T.J. Laverne
author of supernatural historical fiction
The Hall of Records
In “Seven Whistlers,” Wyatt Mortimer reveals to the McGivney girls that his Uncle Spooky once met a man named Edgar Cayce—the “Sleeping Prophet.” In fact, Edgar Cayce was a very real person—even if the fictional character, Spooky, never crossed paths with him. Edgar Cayce, who was born in 1877, was a clairvoyant with purported psychic abilities. He spoke in his sleep, claiming to gain access to these psychic abilities while dreaming, thus making prophecies as he slept. He claimed many things while sleeping, including the assertion that he was reincarnated from a person who had lived on the lost continent of Atlantis.

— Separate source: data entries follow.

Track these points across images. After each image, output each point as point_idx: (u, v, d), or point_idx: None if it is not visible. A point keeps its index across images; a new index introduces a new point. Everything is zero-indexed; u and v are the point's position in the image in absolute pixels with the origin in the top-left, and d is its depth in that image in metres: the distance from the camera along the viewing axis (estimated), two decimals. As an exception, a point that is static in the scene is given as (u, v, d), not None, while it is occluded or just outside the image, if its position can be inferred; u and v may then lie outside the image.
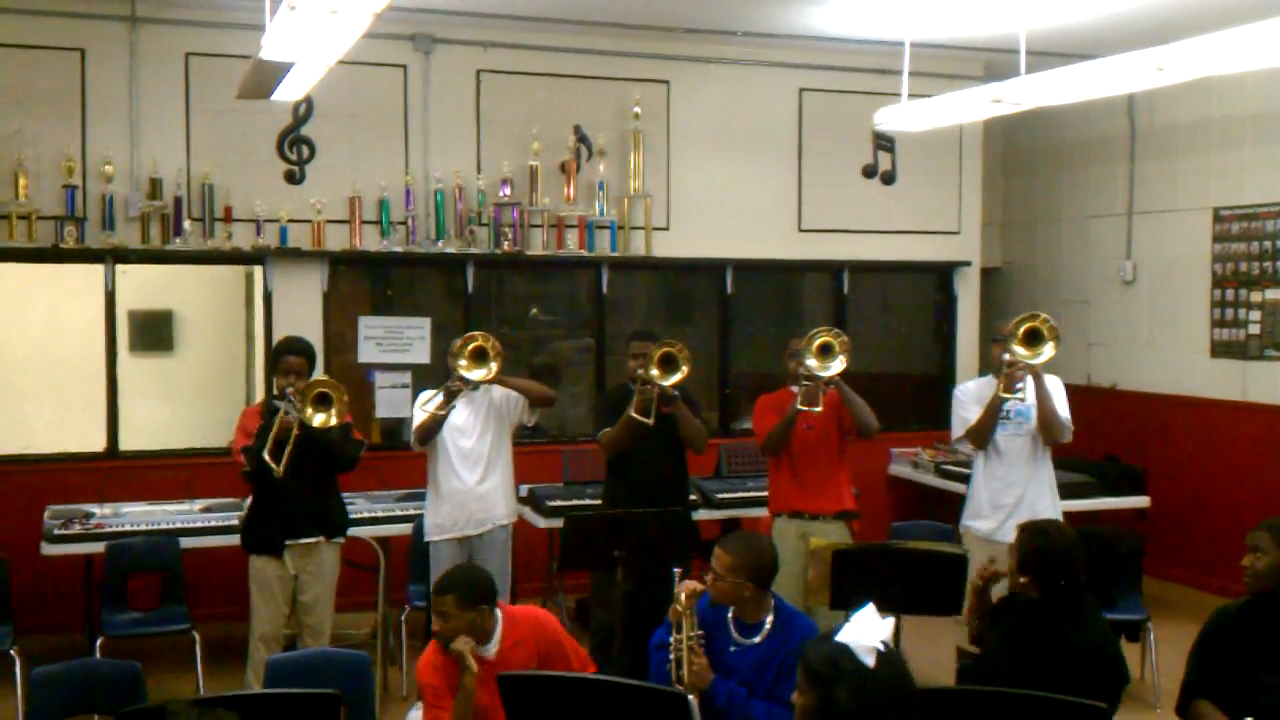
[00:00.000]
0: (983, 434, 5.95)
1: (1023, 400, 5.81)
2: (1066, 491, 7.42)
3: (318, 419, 5.43)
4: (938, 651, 5.97)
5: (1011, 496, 5.93)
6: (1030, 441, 5.95)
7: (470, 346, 5.82)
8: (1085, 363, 9.32)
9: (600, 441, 6.19)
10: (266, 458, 5.39)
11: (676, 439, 6.12)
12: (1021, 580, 4.11)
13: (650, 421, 5.86)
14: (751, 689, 4.16)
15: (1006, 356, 5.77)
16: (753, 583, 4.22)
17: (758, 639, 4.25)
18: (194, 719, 2.70)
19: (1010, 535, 5.73)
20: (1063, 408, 5.93)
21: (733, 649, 4.26)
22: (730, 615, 4.31)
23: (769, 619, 4.26)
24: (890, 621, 2.89)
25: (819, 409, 5.74)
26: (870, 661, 2.80)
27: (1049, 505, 5.87)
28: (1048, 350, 5.69)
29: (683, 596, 4.21)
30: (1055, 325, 5.73)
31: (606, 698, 3.58)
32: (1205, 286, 8.39)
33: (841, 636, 2.85)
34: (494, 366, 5.81)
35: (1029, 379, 5.79)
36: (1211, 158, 8.38)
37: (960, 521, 6.19)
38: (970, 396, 6.11)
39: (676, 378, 5.86)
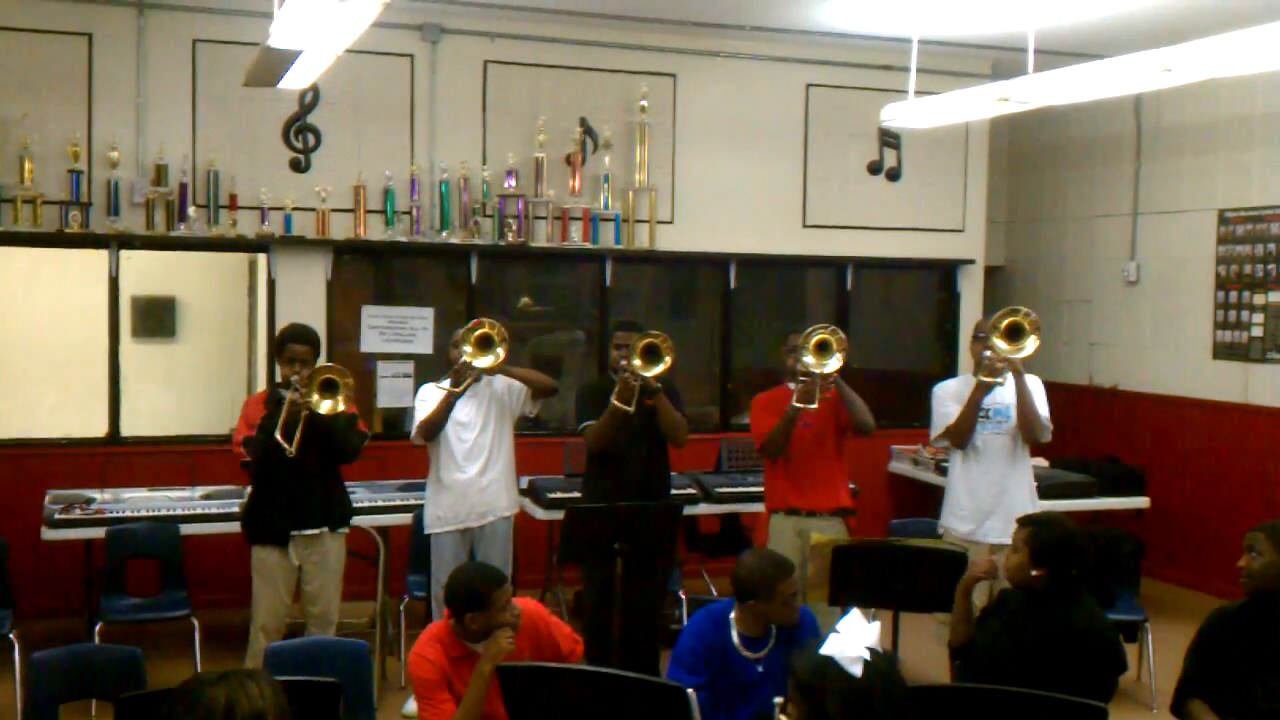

If you’re not familiar with the mythology, Atlantis was a technologically advanced civilization of great wealth and power which existed sometime around 10,000 B.C. They conquered many lands, and for their greed they were punished by the gods, who sent a massive wave which plunged the whole civilization underwater. Some theorize that Atlantis was located on the island of Santorini, and was destroyed by a tsunami which occurred as the result of a volcanic eruption in 1600 B.C.
Others theorize that Atlantis was the basis for all ancient civilizations around the world. Before the island was destroyed, it is said that some Atlanteans were able to escape and scattered to the different continents, thus bringing Atlantean culture to all corners of the world. This is what Spooky believed, and what he was hoping to prove while he was still alive. Unfortunately, he never got the chance. Now, it is even more important that Wyatt carry on his uncle’s legacy and find the proof Spooky was looking for. Because a new group, called the Brownshirts, are looking to prove the opposite: that the technologically advanced race which lived on Atlantis are the ancestors of the “Aryan race,” thus proving their superiority to all other races.
According to his “inside knowledge,” Edgar Cayce prophesied that the Atlanteans, before their destruction, brought all of their treasures to two locations which he named the “Hall of Records”: one beneath the paws of the Great Sphinx in Cairo, Egypt, and one on the Yucatan Peninsula in Mexico. Since Spooky already searched the Hall of Records in Cairo and found nothing, it is Wyatt’s job to find the one on the Yucatan Peninsula.
I love linking all of my books together in strange, subtle ways, and there are links in “Seven Whistlers” to two of my previous novels: “Wandering Star” and “Phineas and Aurora.” In “Wandering Star,” the third book of the Puddle Jumper Trilogy, Leena time-travels to an Atlantis that could very well have stowed away the treasures in the Hall of Records. In the Hall of Records, as well as in Leena’s Atlantis, there is evidence of a melding of all the cultures and races around the world.
In “Phineas and Aurora,” Phineas and Aurora’s team of explorers find the Hall of Records beneath the Great Sphinx’s paws in Cairo, although no one strictly calls it the "Hall of Records," and remove its only treasure: The Book of Thoth. “Phineas and Aurora” took place in 1841. So, it’s very possible that the reason the Hall of Records which Spooky searched beneath the Sphinx’s paws in the 1920s is empty, is because Phineas and Aurora removed all of its contents, first. Isn’t it?